Le Chabot vit dans les eaux vives et fraîches sur sables et graviers. On le trouve le plus souvent dans les cours supérieurs des rivières et des torrents mais il fréquente également les ruisseaux de plaine aux eaux froides et les lacs bien oxygénés. Son abondance indique une bonne qualité du cours d’eau.

La Lamproie de Planer est caractérisée par un corps nu anguilliforme et une bouche sans mâchoire mais pourvue d’une ventouse, et par l’absence de nageoires paires. C'est un habitant discret de nos cours d’eau. Elle affectionne les têtes de bassin des cours d’eau. Elle est un bio-indicateur: sensible aux pollutions, exigeante quant à son habitat, sa présence indique que le milieu dans lequel elle se trouve n’est pas trop dégradé.

Le Triton crêté, pouvant mesurer jusqu’à 16 cm, est caractérisé par ses deux grandes crêtes (caudales et dorsales) exhibées par les mâles en période de reproduction. Son ventre, de couleur jaune-orangé, est tacheté de noir. Au mois de mars, le triton crêté rejoint les milieux aquatiques pour s’y reproduire pour une période de 3 mois environ alors que les jeunes de l’année vont y rester jusqu’au milieu de l’été. Il a également une vie terrestre dans les milieux boisés, les haies ou les espaces forestiers.


Le site Pays de Bray humide a été défini pour la conservation de différents habitats humides d’intérêt écologique européen et abrite plusieurs milieux.

Le site compte de nombreuses mares, habitats de reproduction des tritons, réparties dans le bocage sous forme de réseau. Ce vaste réseau est connecté par des haies, fossés et prairies humides permettant des échanges entre populations d’amphibiens. Qu’elles soient naturelles ou artificielles, les mares ont des rôles souvent méconnus tels que la lutte contre les inondations et les coulées de boues ou encore l’épuration de l’eau. Elles représentent également un réservoir d’eau pour abreuver du bétail et abritent une biodiversité remarquable. Dans notre région, 90 % d‘entre elles ont disparu en un siècle, suite à leur abandon ou à leur comblement.
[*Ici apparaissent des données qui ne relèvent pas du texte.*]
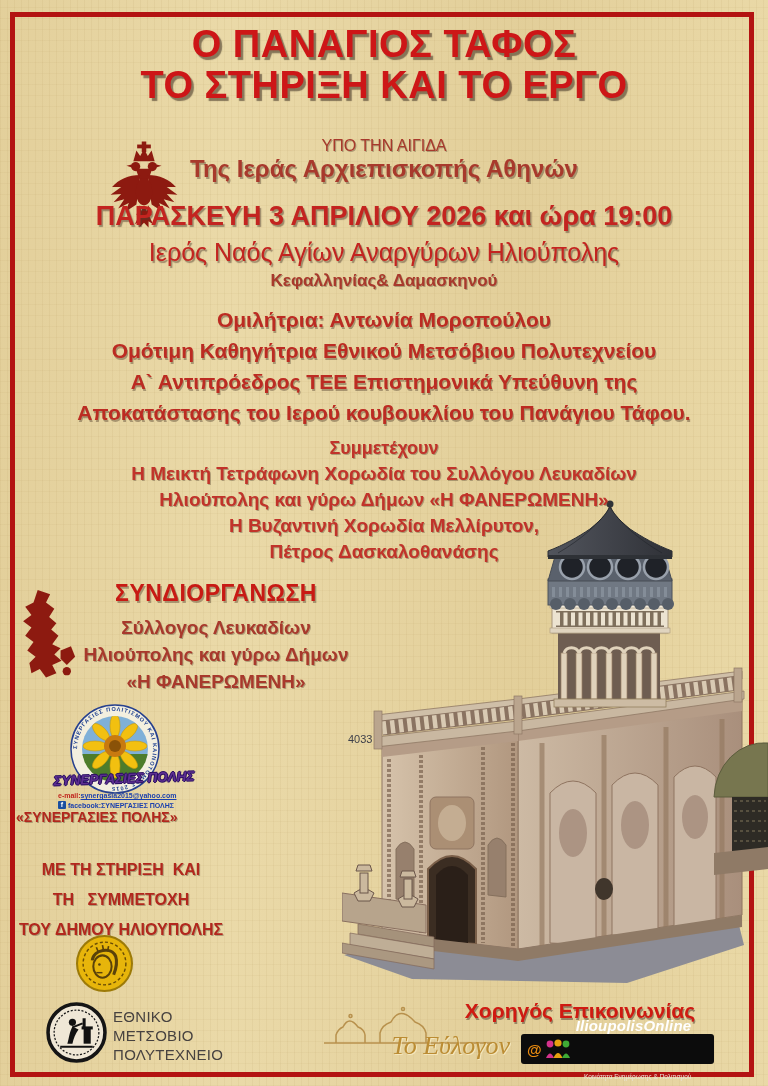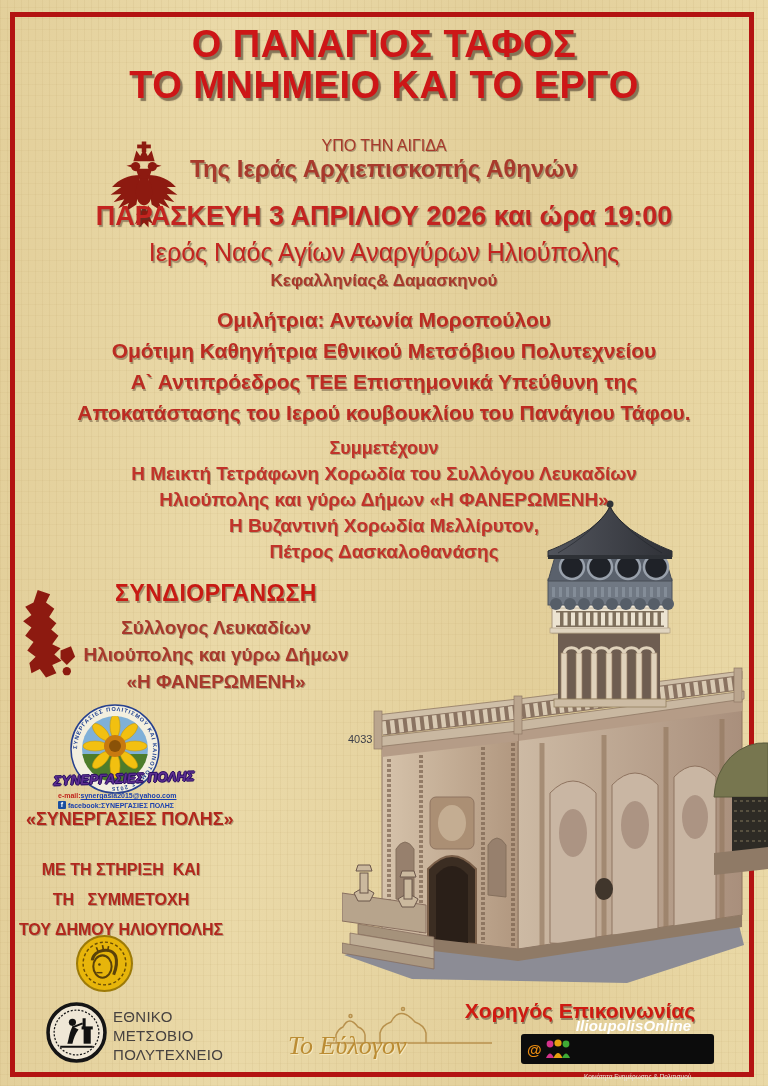--- a/index.html
+++ b/index.html
@@ -44,30 +44,30 @@
   .sun-wordmark{left:46px; top:771px; width:156px; text-align:center; font-size:13.5px;
     font-weight:700; font-style:italic; color:#5c2e91; transform:rotate(-2deg);
     text-shadow:1px 0 0 #2a1060,-1px 0 0 #2a1060,0 1px 0 #2a1060,0 -1px 0 #2a1060; z-index:3;}
   .sun-email{left:58px; top:792px; font-size:7px; font-weight:700; z-index:3;}
   .sun-email .lbl{color:#c0261e;}
   .sun-email .val{color:#1a3fae; text-decoration:underline;}
   .sun-fb{left:58px; top:801px; font-size:7px; font-weight:700; color:#1a3fae; z-index:3;
     display:flex; align-items:center; gap:2px;}
   .fb-sq{display:inline-block; width:8px; height:8px; background:#1a4fa0; color:#fff;
     font-size:7px; line-height:8px; text-align:center; border-radius:1px;}
-  .syn-name{left:16px; top:809px; font-size:18px; font-weight:700; color:#b2271d;
-    text-shadow:1px 1px 0 rgba(90,70,50,.4);padding-left:10px;}
+  .syn-name{left:16px; top:809px; font-size:14px; font-weight:700; color:#b2271d;
+    text-shadow:1px 1px 0 rgba(90,70,50,.4);}
   .support{left:0; top:855px; width:242px; text-align:center; font-size:16px;
     line-height:30px; font-weight:700; color:#b2271d; text-shadow:1px 1px 0 rgba(90,70,50,.4);}
   .coin{left:76px; top:935px; width:57px; height:57px;}
   .ntua-seal{left:46px; top:1002px; width:61px; height:61px;}
   .ntua-text{left:113px; top:1007px; font-size:15px; line-height:19px; color:#474240;
     letter-spacing:.3px;}
   .evlogon-domes{left:322px; top:1003px; width:172px; height:42px;}
-  .evlogon-text{left:288px; top:1031px; width:214px; text-align:left; font-size:26px;
+  .evlogon-text{left:296px; top:1031px; width:214px; text-align:right; font-size:26px;
     font-style:italic; font-family:"Liberation Serif", serif; color:#bb8c33;
     text-shadow:1px 1px 0 rgba(255,245,210,.6);}
   .sponsor-label{left:452px; top:999px; width:256px; text-align:center; font-size:21px;
     font-weight:700; color:#cf1a12; text-shadow:1px 1.5px 0 rgba(80,60,45,.5);}
   .sponsor-banner{left:521px; top:1034px; width:193px; height:30px; background:#0c0c0c;
     border-radius:3px; display:flex; align-items:center; padding:0 6px; box-sizing:border-box;
     gap:3px; z-index:2;}
   .at-icon{color:#e88a10; font-weight:700; font-size:15px;}
   .sponsor-words{display:flex; flex-direction:column; line-height:1; margin-left:2px;gap:40px;}
   .sponsor-name{color:#ffffff; font-weight:700; font-style:italic; font-size:15px; letter-spacing:.2px;}
@@ -76,21 +76,21 @@
   .eagle{left:106px; top:140px; width:76px; height:98px;}
 </style>
 </head>
 <body>
 
 <div class="poster">
   <div class="frame"></div>
 
   <div class="abs ctr title">
     <div class="pre">Ο ΠΑΝΑΓΙΟΣ ΤΑΦΟΣ</div>
-    <div class="pre">ΤΟ ΜΝΗΜΕΙΟ ΚΑΙ ΤΟ ΕΡΓΟ</div>
+    <div class="pre">ΤΟ ΣΤΗΡΙΞΗ ΚΑΙ ΤΟ ΕΡΓΟ</div>
   </div>
 
   <div class="abs ctr aegis-label pre">ΥΠΟ ΤΗΝ ΑΙΓΙΔΑ</div>
 
   <svg class="abs eagle" viewBox="0 0 100 125">
     <g fill="#8d1a10">
       <rect x="47" y="0" width="6" height="14"></rect>
         <rect x="41" y="4" width="18" height="5"></rect>
       <path d="M36 26 L64 26 L60 12 L55 19 L50 10 L45 19 L40 12 Z"></path>
       <circle cx="39" cy="33" r="6"></circle>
Elles nécessitent donc une attention toute particulière.

Les prairies sont les éléments principaux du bocage et ont une place importante sur le site. De par la présence de sols humides, le site abrite des prairies humides sur lesquelles de nombreuses espèces viennent se nourrir, se reposer ou même se reproduire. Dans le cadre de Natura 2000, des exploitants ont pris des engagements agro-environnementaux pour maintenir des prairies humides mais aussi des haies et des vergers. Selon certaines modalités, le pâturage et la fauche peuvent être compatibles avec les objectifs de préservation des prairies humides : faible chargement, réduction de la fertilisation, fauche tardive…

Sur le site du Pays de Bray humide, des pentes rocheuses sont présentes sur une seule station sur la commune de Ferrières-en-Bray. Il s’agit des bords d’un chemin creux abritant une espèce caractéristique : l’Ombilic rupestre ou le Nombril de Vénus. La vulnérabilité de ce milieu repose sur le risque de destruction en cas d’aménagement ou d’élargissement du chemin.

Les tourbières sont des zones humides résultant d’une accumulation de végétaux que l’on peut trouver sur le site en secteur forestier ou en secteur agro-pastoral. On y trouve des espèces caractéristiques telles que la Linaigrette à feuilles étroites, les sphaignes et la Rossolis à feuilles rondes. Les milieux tourbeux sont des milieux humides très particuliers et vulnérables. Cette vulnérabilité repose notamment sur la nécessité d’un engorgement en eau permanent et le risque d’assèchement par l’apparition d’espèces ligneuses (bouleau pubescent, aulne, saule…).

Les secteurs forestiers du site sont principalement répartis sur deux grands ensembles : un au nord-ouest (Bois de l’Abbaye, de Léon et de l’Epinay) et l’autre au sud-est de Forges-les-Eaux (Bois de Bellozanne et Forêt de Bray). Ces forêts humides sont essentiellement composés de feuillus.